Wellicht denkt u na het lezen van deze titel dat u in een komisch-satirisch dierenverhaal bent beland, maar deze titel verwijst naar iets heel anders. Een fenomeen waarmee wij geconfronteerd werden tijdens een onderzoek naar mogelijke gezondheidsfraude, waaraan uiteindelijk ontbrekende screening ten grondslag lag.

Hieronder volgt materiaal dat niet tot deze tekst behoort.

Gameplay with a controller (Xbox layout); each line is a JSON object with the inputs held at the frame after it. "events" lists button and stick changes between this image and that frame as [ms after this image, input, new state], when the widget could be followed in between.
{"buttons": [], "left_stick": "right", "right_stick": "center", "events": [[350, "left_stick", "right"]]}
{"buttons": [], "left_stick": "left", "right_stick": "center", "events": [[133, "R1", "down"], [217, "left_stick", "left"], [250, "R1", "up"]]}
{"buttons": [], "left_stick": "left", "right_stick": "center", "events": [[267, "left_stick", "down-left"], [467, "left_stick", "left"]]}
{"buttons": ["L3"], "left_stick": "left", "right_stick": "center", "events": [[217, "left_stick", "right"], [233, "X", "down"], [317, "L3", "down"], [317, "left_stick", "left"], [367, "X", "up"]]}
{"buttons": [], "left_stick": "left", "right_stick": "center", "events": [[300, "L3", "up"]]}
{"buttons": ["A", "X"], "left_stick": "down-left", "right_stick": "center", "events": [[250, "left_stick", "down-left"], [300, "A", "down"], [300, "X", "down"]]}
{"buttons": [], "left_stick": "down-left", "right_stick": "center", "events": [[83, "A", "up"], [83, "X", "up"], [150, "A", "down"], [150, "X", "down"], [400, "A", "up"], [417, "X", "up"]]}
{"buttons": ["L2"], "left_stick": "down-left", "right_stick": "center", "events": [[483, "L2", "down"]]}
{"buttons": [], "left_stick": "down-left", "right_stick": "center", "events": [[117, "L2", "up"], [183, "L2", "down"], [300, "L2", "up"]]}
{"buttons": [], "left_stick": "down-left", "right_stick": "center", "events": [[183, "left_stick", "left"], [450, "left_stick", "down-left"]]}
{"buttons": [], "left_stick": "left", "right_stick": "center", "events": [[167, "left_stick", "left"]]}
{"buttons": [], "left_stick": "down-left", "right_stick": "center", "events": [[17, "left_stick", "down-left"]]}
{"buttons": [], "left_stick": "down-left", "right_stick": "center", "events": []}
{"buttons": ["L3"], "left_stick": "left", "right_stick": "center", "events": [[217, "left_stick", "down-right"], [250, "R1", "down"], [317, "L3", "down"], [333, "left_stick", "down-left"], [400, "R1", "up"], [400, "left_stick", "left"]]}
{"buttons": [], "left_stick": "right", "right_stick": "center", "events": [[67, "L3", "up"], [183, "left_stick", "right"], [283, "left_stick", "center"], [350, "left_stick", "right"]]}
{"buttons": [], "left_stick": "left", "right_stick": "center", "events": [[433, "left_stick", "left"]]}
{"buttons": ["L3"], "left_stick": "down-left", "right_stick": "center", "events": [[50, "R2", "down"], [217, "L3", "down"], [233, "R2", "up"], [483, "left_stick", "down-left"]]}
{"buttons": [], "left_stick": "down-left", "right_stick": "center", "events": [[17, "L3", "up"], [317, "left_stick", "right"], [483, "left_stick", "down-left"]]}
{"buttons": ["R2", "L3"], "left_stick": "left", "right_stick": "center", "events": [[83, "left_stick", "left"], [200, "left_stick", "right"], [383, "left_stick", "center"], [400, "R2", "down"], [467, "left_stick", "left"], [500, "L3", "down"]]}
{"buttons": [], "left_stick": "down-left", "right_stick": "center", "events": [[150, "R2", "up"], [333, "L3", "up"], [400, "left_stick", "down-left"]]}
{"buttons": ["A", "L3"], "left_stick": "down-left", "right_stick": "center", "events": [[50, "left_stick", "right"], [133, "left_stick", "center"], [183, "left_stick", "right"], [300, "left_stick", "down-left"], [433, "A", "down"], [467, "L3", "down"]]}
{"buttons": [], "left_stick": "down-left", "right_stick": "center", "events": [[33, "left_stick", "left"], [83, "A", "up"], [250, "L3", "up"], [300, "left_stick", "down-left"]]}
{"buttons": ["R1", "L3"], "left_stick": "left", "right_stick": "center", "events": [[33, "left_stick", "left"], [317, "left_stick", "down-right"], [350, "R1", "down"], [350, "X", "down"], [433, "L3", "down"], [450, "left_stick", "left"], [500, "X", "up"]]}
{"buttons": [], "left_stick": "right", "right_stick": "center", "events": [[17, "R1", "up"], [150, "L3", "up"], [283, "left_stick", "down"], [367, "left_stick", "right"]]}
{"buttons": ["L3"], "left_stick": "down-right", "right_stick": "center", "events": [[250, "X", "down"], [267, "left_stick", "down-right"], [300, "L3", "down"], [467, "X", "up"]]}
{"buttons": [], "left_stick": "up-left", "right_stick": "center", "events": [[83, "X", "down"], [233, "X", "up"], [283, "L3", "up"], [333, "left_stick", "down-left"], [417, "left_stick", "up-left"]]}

Tweeënhalf jaar geleden kreeg een opdrachtgever een dispuut met een medewerker – we noemen hem Jan en taxeren hem op net 30 jaar – omdat werd gesteld dat Jan eigendommen had vernield, terwijl hij onderhoud had moeten plegen. Ontslag op staande voet voor Jan, maar die accepteerde dat niet. En toen de bewijsvoering van de klant uitbleef, kon onze opdrachtgever niet anders dan het dienstverband herstellen. Jan werd uitgenodigd om over de situatie te praten, maar hij kwam niet. Hij was ziek. Hij kon niet meer werken door zware rugpijn en mocht niet autorijden door zijn medicijngebruik. Narigheid dus. Niets aan te doen.
Werd de opdrachtgever bij de neus genomen?
De tijd verstrijkt en een jaar geleden bedacht de opdrachtgever dat hij bij de neus genomen werd, toen een anonieme bekende van Jan zich meldde met de boodschap dat Jan naar eigen behoefte auto reed en aan het werk was bij en voor relaties. De advocaat van onze opdrachtgever dagvaardde hierop familie en relaties van Jan als getuige, maar dat leidde nergens toe.
Waar is Jan mee bezig?
Begin dit jaar kregen wij opdracht vast te stellen waar Jan mee bezig was. Observaties en andere vormen van onderzoek bleven echter in eerste aanleg zonder resultaat.
Omdat we vermoedden wie de anonieme tipgever was, trokken we – in overleg met onze opdrachtgever – de stoute schoenen aan en belden aan. Eenmaal binnen luisterden we een uur lang naar een beschrijving van de activiteiten van Jan, of misschien wel zijn totale gebrek aan activiteiten. Jan had namelijk besloten dat werken niets voor hem was en hij zette in op totale afkeur.
Niet ziek, wel totale afkeur
Twee dagen later hadden we zeven personen gesproken. Jan stelde zich inderdaad algehele afkeuring ten doel, maar hij was niet ziek. Hij kon prima autorijden, gebruikte geen medicijnen en verkeerde slechts nu en dan tijdelijk in een optisch waarneembare kramp tijdens zijn bezoek aan de Arboarts. Zijn gebrekkige integriteit kwam vaak ter sprake. ‘Van alles verdween waar Jan verscheen’, zoals ook twee vroegere werkgevers tot hun schade hadden bemerkt.
Eerder blaffend paard dan een werkende Jan
Jan laadde voor aanvang van zijn ziekte vrijwel dagelijks apparatuur uit zijn bedrijfsauto over in een aanhangwagen gestald bij één van onze gesprekspartners. De kar met inhoud was inmiddels weg, maar één van onze woordvoerders kon ons verschillende bewijzen aanleveren voor het bestaan van kar én inhoud.
De houding van Jan werd samengevat door één van zijn voormalige vrienden: “Je krijgt nog eerder een paard aan ’t blaffen, dan Jan aan ’t werk.” Laat het paard maar blaffen, Jan. Niet omdat het moet, maar omdat jij het echt wel kan!